EXERCISE TEXT:
Bushings come in all different shapes and sizes. Some are like little rubber donuts or tubes, and all are used to mitigate the noise and vibration inherent when metal suspension components are bolted to other metal parts. By using rubber bushings to isolate and prevent metal-on-metal contact between components, suspension noise, harshness, wear and other ill effects are eliminated. Since they’re typically made of rubber or polyurethane, bushings can be manufactured with a certain viscosity, which affects ride and handling characteristics. Your car has dozens of bushings beneath it, all helping keep suspension parts from banging into one another, while cushioning and quieting the workings of the various components. Bushings are sort of like the rubber sole on your shoe, keeping your feet from actually touching the ground when your feet touch the ground. Pictured are a set of sway-bar bushings, which keep the metal sway bar from directly contacting the vehicle frame structure they’re attached to.
A favorite suspension type for car buffs and handling enthusiasts, double-wishbone suspension typically sees the wheels bolted to a hub fixed between two wishbone-shaped assemblies that mount to the vehicle’s structure. Double wishbone suspension is often found in performance cars, because of its rigidity and ability to maintain alignment characteristics under high g-force loads. Benefits include handling precision and high-speed agility, though the double-wishbone suspension is relatively more complicated, bulky and expensive. Here, we see one type of double-wishbone suspension. Do you see the wishbone (aka A-arm, aka control arm) on top, and the other hiding beneath? Of course you do, because you’re a champ. Look closely, and you’ll see a strut, ball joints and even bushings in this photo.

JOB 1: Echo the lines of the records from the line containing "46. 作为程序员，你在 2021 年有哪些收获与成长？ 38 万热度" through the line containing "Slay the Spire.", including both of those lines, and omit the pictures.
The text and the records are unrelated pieces of material.

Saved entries
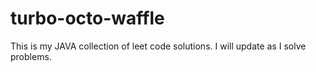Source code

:# turbo-octo-waffle
This is my JAVA collection of leet code solutions. 
I will update as I solve problems.
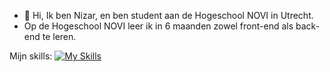 - 👋 Hi, Ik ben Nizar, en ben student aan de Hogeschool NOVI in Utrecht.
- Op de Hogeschool NOVI leer ik in 6 maanden zowel front-end als back-end te leren. 

Mijn skills: 
[![My Skills](https://skillicons.dev/icons?i=js,html,css)](https://skillicons.dev)
<!---
nisarusan/nisarusan is a ✨ special ✨ repository because its `README.md` (this file) appears on your GitHub profile.
You can click the Preview link to take a look at your changes.
--->
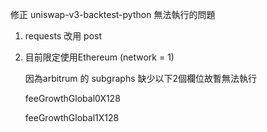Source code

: 修正 uniswap-v3-backtest-python 無法執行的問題

1. requests 改用 post

2. 目前限定使用Ethereum (network = 1)
   
   因為arbitrum 的 subgraphs 缺少以下2個欄位故暫無法執行
     
   feeGrowthGlobal0X128
   
   feeGrowthGlobal1X128
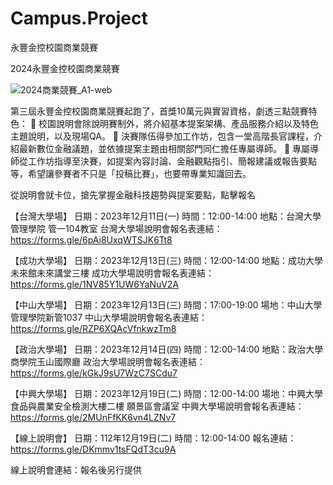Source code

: # Campus.Project
永豐金控校園商業競賽

2024永豐金控校園商業競賽

![2024商業競賽_A1-web](https://github.com/SinoPacBK/Campus.Project/assets/121604028/6c7375db-34d5-4e4a-aa39-47222dfd8e20)


第三屆永豐金控校園商業競賽起跑了，首獎10萬元與實習資格，劇透三點競賽特色：
	校園說明會除說明賽制外，將介紹基本提案架構、產品服務介紹以及特色主題說明，以及現場QA。
	決賽隊伍得參加工作坊，包含一堂高階長官課程，介紹最新數位金融議題，並依據提案主題由相關部門同仁擔任專屬導師。
	專屬導師從工作坊指導至決賽，如提案內容討論、金融觀點指引、簡報建議或報告要點等，希望讓參賽者不只是「投稿比賽」，也要帶專業知識回去。

從說明會就卡位，搶先掌握金融科技趨勢與提案要點，點擊報名

【台灣大學場】
日期：2023年12月11日(一)
時間：12:00-14:00
地點：台灣大學 管理學院 管一104教室
台灣大學場說明會報名表連結：https://forms.gle/6pAi8UxqWTSJK6Tt8

【成功大學場】
日期：2023年12月13日(三)
時間：12:00-14:00
地點：成功大學 未來館未來講堂三樓
成功大學場說明會報名表連結：https://forms.gle/1NV85Y1UW6YaNuV2A

【中山大學場】
日期：2023年12月13日(三)
時間：17:00-19:00
場地：中山大學 管理學院新管1037
中山大學場說明會報名表連結：https://forms.gle/RZP6XQAcVfnkwzTm8

【政治大學場】
日期：2023年12月14日(四)
時間：12:00-14:00
地點：政治大學 商學院玉山國際廳
政治大學場說明會報名表連結：https://forms.gle/kGkJ9sU7WzC7SCdu7

【中興大學場】
日期：2023年12月19日(二)
時間：12:00-14:00
場地：中興大學 食品與農業安全檢測大樓二樓 願景區會議室
中興大學場說明會報名表連結： https://forms.gle/2MUnFfKK6vn4LZNv7

【線上說明會】
日期：112年12月19日(二)
時間：12:00-14:00
報名連結：https://forms.gle/DKmmv1tsFQdT3cu9A


線上說明會連結：報名後另行提供
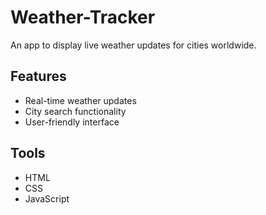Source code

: # Weather-Tracker
An app to display live weather updates for cities worldwide.
## Features
- Real-time weather updates
- City search functionality
- User-friendly interface
## Tools
- HTML
- CSS
- JavaScript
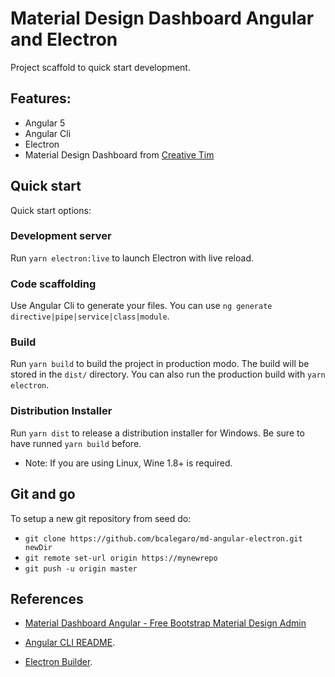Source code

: 
# Material Design Dashboard Angular and Electron

Project scaffold to quick start development.

## Features:

+ Angular 5
+ Angular Cli
+ Electron
+ Material Design Dashboard from [Creative Tim](https://github.com/creativetimofficial/material-dashboard-angular)


## Quick start

Quick start options:

### Development server

Run `yarn electron:live` to launch Electron with live reload.

### Code scaffolding

Use Angular Cli to generate your files. You can use `ng generate directive|pipe|service|class|module`.

### Build

Run `yarn build` to build the project in production modo. The build will be stored in the `dist/` directory. You can also run the production build with `yarn electron`.

### Distribution Installer

Run `yarn dist` to release a distribution installer for Windows. Be sure to have runned `yarn build` before.

* Note: If you are using Linux, Wine 1.8+ is required.

## Git and go

To setup a new git repository from seed do:

* `git clone https://github.com/bcalegaro/md-angular-electron.git newDir`
* `git remote set-url origin https://mynewrepo`
* `git push -u origin master`

## References

* [Material Dashboard Angular - Free Bootstrap Material Design Admin](https://www.creative-tim.com/product/material-dashboard-angular2)

* [Angular CLI README](https://github.com/angular/angular-cli/blob/master/README.md).

* [Electron Builder](https://github.com/electron-userland/electron-builder).
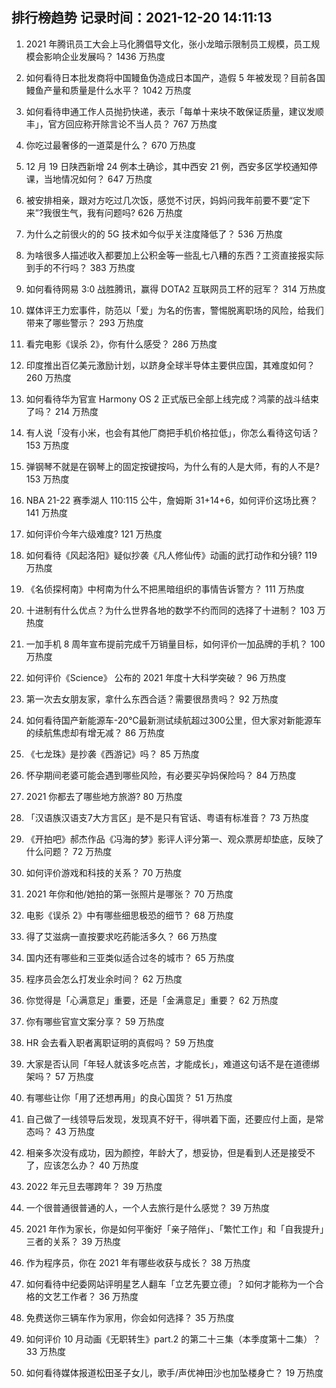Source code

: 
## 排行榜趋势 记录时间：2021-12-20 14:11:13
  
  1. 2021 年腾讯员工大会上马化腾倡导文化，张小龙暗示限制员工规模，员工规模会影响企业发展吗？ 1436 万热度
    
  2. 如何看待日本批发商将中国鳗鱼伪造成日本国产，造假 5 年被发现？目前各国鳗鱼产量和质量是什么水平？ 1042 万热度
    
  3. 如何看待申通工作人员抛扔快递，表示「每单十来块不敢保证质量，建议发顺丰」，官方回应称开除言论不当人员？ 767 万热度
    
  4. 你吃过最奢侈的一道菜是什么？ 670 万热度
    
  5. 12 月 19 日陕西新增 24 例本土确诊，其中西安 21 例，西安多区学校通知停课，当地情况如何？ 647 万热度
    
  6. 被安排相亲，跟对方吃过几次饭，感觉不讨厌，妈妈问我年前要不要“定下来”?我很生气，我有问题吗? 626 万热度
    
  7. 为什么之前很火的的 5G 技术如今似乎关注度降低了？ 536 万热度
    
  8. 为啥很多人描述收入都要加上公积金等一些乱七八糟的东西？工资直接报实际到手的不行吗？ 383 万热度
    
  9. 如何看待网易 3:0 战胜腾讯，赢得 DOTA2 互联网员工杯的冠军？ 314 万热度
    
  10. 媒体评王力宏事件，防范以「爱」为名的伤害，警惕脱离职场的风险，给我们带来了哪些警示？ 293 万热度
    
  11. 看完电影《误杀 2》，你有什么感受？ 286 万热度
    
  12. 印度推出百亿美元激励计划，以跻身全球半导体主要供应国，其难度如何？ 260 万热度
    
  13. 如何看待华为官宣 Harmony OS 2 正式版已全部上线完成？鸿蒙的战斗结束了吗？ 214 万热度
    
  14. 有人说「没有小米，也会有其他厂商把手机价格拉低」，你怎么看待这句话？ 153 万热度
    
  15. 弹钢琴不就是在钢琴上的固定按键按吗，为什么有的人是大师，有的人不是? 153 万热度
    
  16. NBA 21-22 赛季湖人 110:115 公牛，詹姆斯 31+14+6，如何评价这场比赛？ 141 万热度
    
  17. 如何评价今年六级难度? 121 万热度
    
  18. 如何看待《风起洛阳》疑似抄袭《凡人修仙传》动画的武打动作和分镜? 119 万热度
    
  19. 《名侦探柯南》中柯南为什么不把黑暗组织的事情告诉警方？ 111 万热度
    
  20. 十进制有什么优点？为什么世界各地的数学不约而同的选择了十进制？ 103 万热度
    
  21. 一加手机 8 周年宣布提前完成千万销量目标，如何评价一加品牌的手机？ 100 万热度
    
  22. 如何评价《Science》 公布的 2021 年度十大科学突破？ 96 万热度
    
  23. 第一次去女朋友家，拿什么东西合适？需要很昂贵吗？ 92 万热度
    
  24. 如何看待国产新能源车-20℃最新测试续航超过300公里，但大家对新能源车的续航焦虑却有增无减？ 86 万热度
    
  25. 《七龙珠》是抄袭《西游记》吗？ 85 万热度
    
  26. 怀孕期间老婆可能会遇到哪些风险，有必要买孕妈保险吗？ 84 万热度
    
  27. 2021 你都去了哪些地方旅游? 80 万热度
    
  28. 「汉语族汉语支7大方言区」是不是只有官话、粤语有标准音？ 73 万热度
    
  29. 《开拍吧》郝杰作品《冯海的梦》影评人评分第一、观众票房却垫底，反映了什么问题？ 72 万热度
    
  30. 如何评价游戏和科技的关系？ 70 万热度
    
  31. 2021 年你和他/她拍的第一张照片是哪张？ 70 万热度
    
  32. 电影《误杀 2》中有哪些细思极恐的细节？ 68 万热度
    
  33. 得了艾滋病一直按要求吃药能活多久？ 66 万热度
    
  34. 国内还有哪些和三亚类似适合过冬的城市？ 65 万热度
    
  35. 程序员会怎么打发业余时间？ 62 万热度
    
  36. 你觉得是「心满意足」重要，还是「金满意足」重要？ 62 万热度
    
  37. 你有哪些官宣文案分享？ 59 万热度
    
  38. HR 会去看入职者离职证明的真假吗？ 59 万热度
    
  39. 大家是否认同「年轻人就该多吃点苦，才能成长」，难道这句话不是在道德绑架吗？ 57 万热度
    
  40. 有哪些让你「用了还想再用」的良心国货？ 51 万热度
    
  41. 自己做了一线领导后发现，发现真不好干，得哄着下面，还要应付上面，是常态吗？ 43 万热度
    
  42. 相亲多次没有成功，因为颜控，年龄大了，想妥协，但是看到人还是接受不了，应该怎么办？ 40 万热度
    
  43. 2022 年元旦去哪跨年？ 39 万热度
    
  44. 一个很普通很普通的人，一个人去旅行是什么感觉？ 39 万热度
    
  45. 2021 年作为家长，你是如何平衡好「亲子陪伴」、「繁忙工作」和「自我提升」三者的关系？ 39 万热度
    
  46. 作为程序员，你在 2021 年有哪些收获与成长？ 38 万热度
    
  47. 如何看待中纪委网站评明星艺人翻车「立艺先要立德」？如何才能称为一个合格的文艺工作者？ 36 万热度
    
  48. 免费送你三辆车作为家用，你会如何选择？ 35 万热度
    
  49. 如何评价 10 月动画《无职转生》part.2 的第二十三集（本季度第十二集）？ 33 万热度
    
  50. 如何看待媒体报道松田圣子女儿，歌手/声优神田沙也加坠楼身亡？ 19 万热度
    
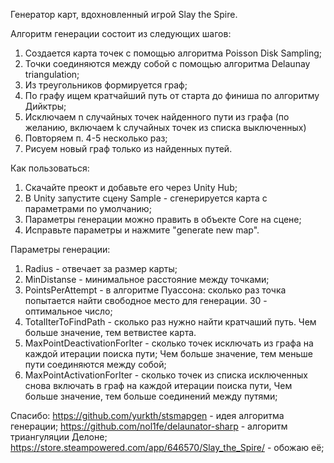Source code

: Генератор карт, вдохновленный игрой Slay the Spire.

Алгоритм генерации состоит из следующих шагов:
1. Создается карта точек с помощью алгоритма Poisson Disk Sampling;
2. Точки соединяются между собой с помощью алгоритма Delaunay triangulation;
3. Из треугольников формируется граф;
4. По графу ищем кратчайший путь от старта до финиша по алгоритму Дийктры;
5. Исключаем n случайных точек найденного пути из графа (по желанию, включаем k случайных точек из списка выключенных)
6. Повторяем п. 4-5 несколько раз;
7. Рисуем новый граф только из найденных путей.
 
Как пользоваться:
1. Скачайте преокт и добавьте его через Unity Hub;
2. В Unity запустите сцену Sample - сгенерируется карта с параметрами по умолчанию;
3. Параметры генерации можно править в объекте Core на сцене;
4. Исправьте параметры и нажмите "generate new map".

Параметры генерации:
1. Radius - отвечает за размер карты;
2. MinDistanse - минимальное расстояние между точками;
3. PointsPerAttempt - в алгоритме Пуассона: сколько раз точка попытается найти свободное место для генерации. 30 - оптимальное число;
4. TotalIterToFindPath - сколько раз нужно найти кратчаший путь. Чем больше значение, тем ветвистее карта.
5. MaxPointDeactivationForIter - сколько точек исключать из графа на каждой итерации поиска пути; Чем больше значение, тем меньше пути соединяются между собой;
6. MaxPointActivationForIter - сколько точек из списка исключенных снова включать в граф на каждой итерации поиска пути, Чем больше значение, тем больше соединений между    путями;

 
Спасибо:
https://github.com/yurkth/stsmapgen - идея алгоритма генерации;
https://github.com/nol1fe/delaunator-sharp - алгоритм триангуляции Делоне;
https://store.steampowered.com/app/646570/Slay_the_Spire/ - обожаю её;
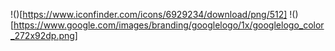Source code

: !()[https://www.iconfinder.com/icons/6929234/download/png/512]
!()[https://www.google.com/images/branding/googlelogo/1x/googlelogo_color_272x92dp.png]

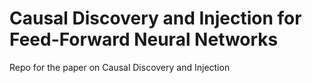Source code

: # Causal Discovery and Injection for Feed-Forward Neural Networks
 Repo for the paper on Causal Discovery and Injection

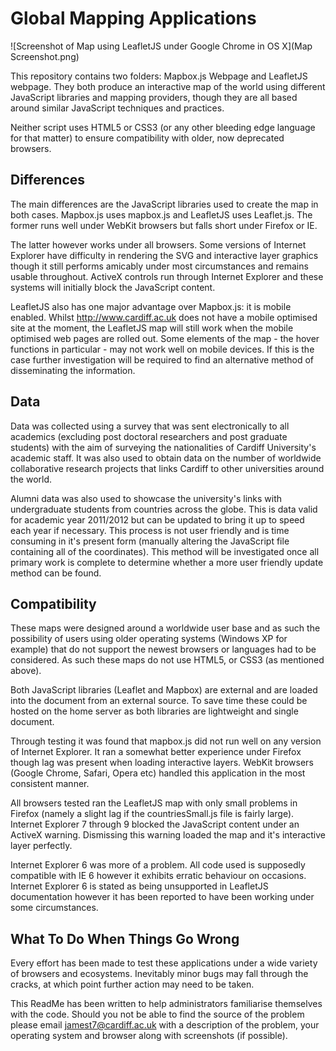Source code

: # Global Mapping Applications

![Screenshot of Map using LeafletJS under Google Chrome in OS X](Map Screenshot.png)

This repository contains two folders: Mapbox.js Webpage and LeafletJS webpage. 
They both produce an interactive map of the world using different JavaScript libraries and mapping providers,
though they are all based around similar JavaScript techniques and practices.

Neither script uses HTML5 or CSS3 (or any other bleeding edge language for that matter) to ensure compatibility
with older, now deprecated browsers.

## Differences

The main differences are the JavaScript libraries used to create the map in both cases. Mapbox.js uses mapbox.js and 
LeafletJS uses Leaflet.js. The former runs well under WebKit browsers but falls short under Firefox or IE. 

The latter however works under all browsers. Some versions of Internet Explorer have difficulty in rendering 
the SVG and interactive layer graphics though it still performs amicably under most circumstances and remains
usable throughout. ActiveX controls run through Internet Explorer and these systems will initially block the 
JavaScript content. 

LeafletJS also has one major advantage over Mapbox.js: it is mobile enabled. Whilst http://www.cardiff.ac.uk does not
have a mobile optimised site at the moment, the LeafletJS map will still work when the mobile optimised web pages
are rolled out. Some elements of the map - the hover functions in particular - may not work well on mobile devices. If 
this is the case further investigation will be required to find an alternative method of disseminating the information.

## Data

Data was collected using a survey that was sent electronically to all academics (excluding post doctoral researchers 
and post graduate students) with the aim of surveying the nationalities of Cardiff University's academic staff. It
was also used to obtain data on the number of worldwide collaborative research projects that links Cardiff to other
universities around the world. 

Alumni data was also used to showcase the university's links with undergraduate students from countries across
the globe. This is data valid for academic year 2011/2012 but can be updated to bring it up to speed each year if
necessary. This process is not user friendly and is time consuming in it's present form (manually altering the
JavaScript file containing all of the coordinates). This method will be investigated once all primary work
is complete to determine whether a more user friendly update method can be found.

## Compatibility

These maps were designed around a worldwide user base and as such the possibility of users using older operating
systems (Windows XP for example) that do not support the newest browsers or languages had to be considered. As such
these maps do not use HTML5, or CSS3 (as mentioned above).

Both JavaScript libraries (Leaflet and Mapbox) are external and are loaded into the document from an external source.
To save time these could be hosted on the home server as both libraries are lightweight and single document. 

Through testing it was found that mapbox.js did not run well on any version of Internet Explorer. It ran a somewhat 
better experience under Firefox though lag was present when loading interactive layers. WebKit browsers (Google
Chrome, Safari, Opera etc) handled this application in the most consistent manner.

All browsers tested ran the LeafletJS map with only small problems in Firefox (namely a slight lag if the countriesSmall.js
file is fairly large). Internet Explorer 7 through 9 blocked the JavaScript content under an ActiveX warning. Dismissing this
warning loaded the map and it's interactive layer perfectly.

Internet Explorer 6 was more of a problem. All code used is supposedly compatible with IE 6 however it exhibits erratic
behaviour on occasions. Internet Explorer 6 is stated as being unsupported in LeafletJS documentation however it has been
reported to have been working under some circumstances.

## What To Do When Things Go Wrong

Every effort has been made to test these applications under a wide variety of browsers and ecosystems. Inevitably 
minor bugs may fall through the cracks, at which point further action may need to be taken. 

This ReadMe has been written to help administrators familiarise themselves with the code. Should you not be able
to find the source of the problem please email jamest7@cardiff.ac.uk with a description of the problem, your operating
system and browser along with screenshots (if possible).

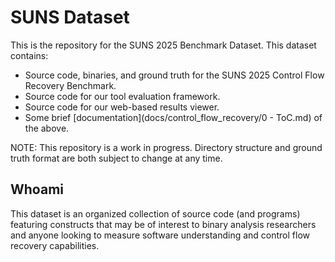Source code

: # SUNS Dataset

This is the repository for the SUNS 2025 Benchmark Dataset. This dataset contains:

- Source code, binaries, and ground truth for the SUNS 2025 Control Flow Recovery Benchmark.
- Source code for our tool evaluation framework.
- Source code for our web-based results viewer.
- Some brief [documentation](docs/control_flow_recovery/0 - ToC.md) of the above.

NOTE: This repository is a work in progress. Directory structure and ground truth format are both subject to change at any time.

## Whoami

This dataset is an organized collection of source code (and programs) featuring constructs that may be of interest to binary analysis researchers and anyone looking to measure software understanding and control flow recovery capabilities.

JOB 2: According to the suspension text, why is double-wishbone suspension often found in performance cars?

PROBLEM SOLUTION 1:
  46. 作为程序员，你在 2021 年有哪些收获与成长？ 38 万热度
    
  47. 如何看待中纪委网站评明星艺人翻车「立艺先要立德」？如何才能称为一个合格的文艺工作者？ 36 万热度
    
  48. 免费送你三辆车作为家用，你会如何选择？ 35 万热度
    
  49. 如何评价 10 月动画《无职转生》part.2 的第二十三集（本季度第十二集）？ 33 万热度
    
  50. 如何看待媒体报道松田圣子女儿，歌手/声优神田沙也加坠楼身亡？ 19 万热度
    
Source code

: Генератор карт, вдохновленный игрой Slay the Spire.

PROBLEM SOLUTION 2: It is rigid and can maintain alignment characteristics under high g-force loads.